Sullivan quickly backed away from the term “fifth column,” which means “traitor,” and I don’t think it needs to be revived now.


11:59:59 AM    comment []

I am happy to announce the panelists for the BloggerCon discussion of weblogs and the media. The media panel will discuss weblogs as tools for practicing journalism.

 

The panelists are Josh Marshall, Glenn Reynolds, Scott Rosenberg, and me. I’m the moderator, wish me luck.
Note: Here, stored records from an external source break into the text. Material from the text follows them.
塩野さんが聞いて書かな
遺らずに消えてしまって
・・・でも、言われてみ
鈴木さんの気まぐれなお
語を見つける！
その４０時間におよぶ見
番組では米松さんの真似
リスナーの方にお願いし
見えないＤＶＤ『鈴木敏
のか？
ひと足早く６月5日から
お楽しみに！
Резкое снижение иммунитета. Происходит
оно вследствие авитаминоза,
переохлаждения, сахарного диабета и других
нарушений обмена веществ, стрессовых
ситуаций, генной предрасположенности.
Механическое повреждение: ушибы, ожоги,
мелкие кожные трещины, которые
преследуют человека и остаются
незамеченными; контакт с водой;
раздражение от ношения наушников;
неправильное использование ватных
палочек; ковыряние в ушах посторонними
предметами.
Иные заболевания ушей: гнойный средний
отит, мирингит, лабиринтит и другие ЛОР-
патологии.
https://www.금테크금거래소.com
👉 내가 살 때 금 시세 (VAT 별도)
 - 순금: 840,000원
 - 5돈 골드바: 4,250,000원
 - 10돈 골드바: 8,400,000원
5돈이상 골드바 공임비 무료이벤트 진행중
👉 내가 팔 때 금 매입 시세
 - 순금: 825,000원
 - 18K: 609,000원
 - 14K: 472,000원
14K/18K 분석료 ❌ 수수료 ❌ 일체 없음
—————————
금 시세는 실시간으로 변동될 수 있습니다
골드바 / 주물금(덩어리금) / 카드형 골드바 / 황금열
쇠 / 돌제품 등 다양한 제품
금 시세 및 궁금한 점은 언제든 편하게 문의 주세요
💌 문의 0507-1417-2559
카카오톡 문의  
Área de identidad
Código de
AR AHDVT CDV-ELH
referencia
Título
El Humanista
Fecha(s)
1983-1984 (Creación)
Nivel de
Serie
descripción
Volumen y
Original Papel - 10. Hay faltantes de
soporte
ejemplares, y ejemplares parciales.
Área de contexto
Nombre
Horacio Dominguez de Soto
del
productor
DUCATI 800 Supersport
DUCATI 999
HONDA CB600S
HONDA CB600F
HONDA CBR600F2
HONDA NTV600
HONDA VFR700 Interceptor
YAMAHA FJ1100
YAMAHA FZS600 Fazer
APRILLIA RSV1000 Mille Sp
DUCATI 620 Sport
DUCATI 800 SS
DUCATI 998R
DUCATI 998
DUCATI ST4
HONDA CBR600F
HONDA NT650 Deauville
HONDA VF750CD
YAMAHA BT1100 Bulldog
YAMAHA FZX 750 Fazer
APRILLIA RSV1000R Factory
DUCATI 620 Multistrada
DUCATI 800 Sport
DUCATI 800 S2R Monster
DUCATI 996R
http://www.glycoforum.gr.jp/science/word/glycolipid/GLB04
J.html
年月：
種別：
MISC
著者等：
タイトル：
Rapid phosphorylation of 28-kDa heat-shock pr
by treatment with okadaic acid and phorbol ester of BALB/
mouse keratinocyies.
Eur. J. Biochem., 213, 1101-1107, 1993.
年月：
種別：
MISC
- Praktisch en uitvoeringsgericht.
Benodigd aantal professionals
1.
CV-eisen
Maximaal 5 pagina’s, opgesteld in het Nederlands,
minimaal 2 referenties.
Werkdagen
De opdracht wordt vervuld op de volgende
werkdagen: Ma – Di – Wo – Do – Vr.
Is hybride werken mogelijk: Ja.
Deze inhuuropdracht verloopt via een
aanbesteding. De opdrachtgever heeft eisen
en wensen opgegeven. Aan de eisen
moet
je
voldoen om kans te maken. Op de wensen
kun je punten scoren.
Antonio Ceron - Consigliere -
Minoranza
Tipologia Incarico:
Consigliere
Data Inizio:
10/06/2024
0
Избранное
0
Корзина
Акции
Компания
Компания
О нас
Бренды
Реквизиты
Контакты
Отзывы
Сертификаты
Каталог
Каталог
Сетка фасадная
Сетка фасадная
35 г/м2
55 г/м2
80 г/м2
We hope to cover a lot of ground, and our best subject matter may crop up on the morning of the conference, but we’re likely to talk about stuff like this:

 

·         how reporters, writers, and pundits can and will use weblogs

·         how traditional media outlets will use and adapt to blogs and bloggers

·         changes in institutional media culture caused by weblogs

·         the future of weblogging for pay

·         celebrity bloggers

·         interplay between blogs and the rest of the media

·         the rights of media-company employees to maintain private weblogs

·         peer editing and fact-checking in the blogosphere

·         blogs as sources of localized and international news

 

BloggerCon will be held on Saturday, October 4, 2003 at Harvard Law School.

 

The panelists:

 

Joshua Micah Marshall, author of the Talking Points Memo weblog, is a columnist for The Hill and contributing writer for Washington Monthly. A pioneer at reporting stories on his blog, then synthesizing them into more fully-realized versions in physical form. He was instrumental in keeping the Trent Lott story alive last year.

 

Glenn Reynolds, aka InstaPundit. This University of Tennessee law professor links to and comments on an enormous volume of material each day, and has become in the process an influential opinion-maker in his own right, complete with his own MSNBC.com column.

 

Scott Rosenberg is managing editor of the seminal online magazine Salon and shepherd of its weblog community. A veteran of newspaper and Web journalism, he spent ten years at the San Francisco Examiner as a theater critic, movie critic, and technology columnist.

 

Edward Cone has written extensively about weblogs and their use in journalism and politics. Currently a senior writer for Ziff Davis Media and an opinion columnist for the Greensboro News & Record, he has been a contributing editor at Wired, a staff writer at Forbes, and a freelancer.


10:01:08 AM    comment []

Happy birthday to Luna, aka Tunafish, Lunatic, Lovely Lady, etc., dawn bed-jumper, champion office-couch sleeper, favorite of drunks on South Elm Street, coprophagous morning exercise companion, keeper of secrets, canine Einstein, hide-and-seek player, best friend to man and man’s wife and kids, good dog. She  turns one today (new pic coming soon).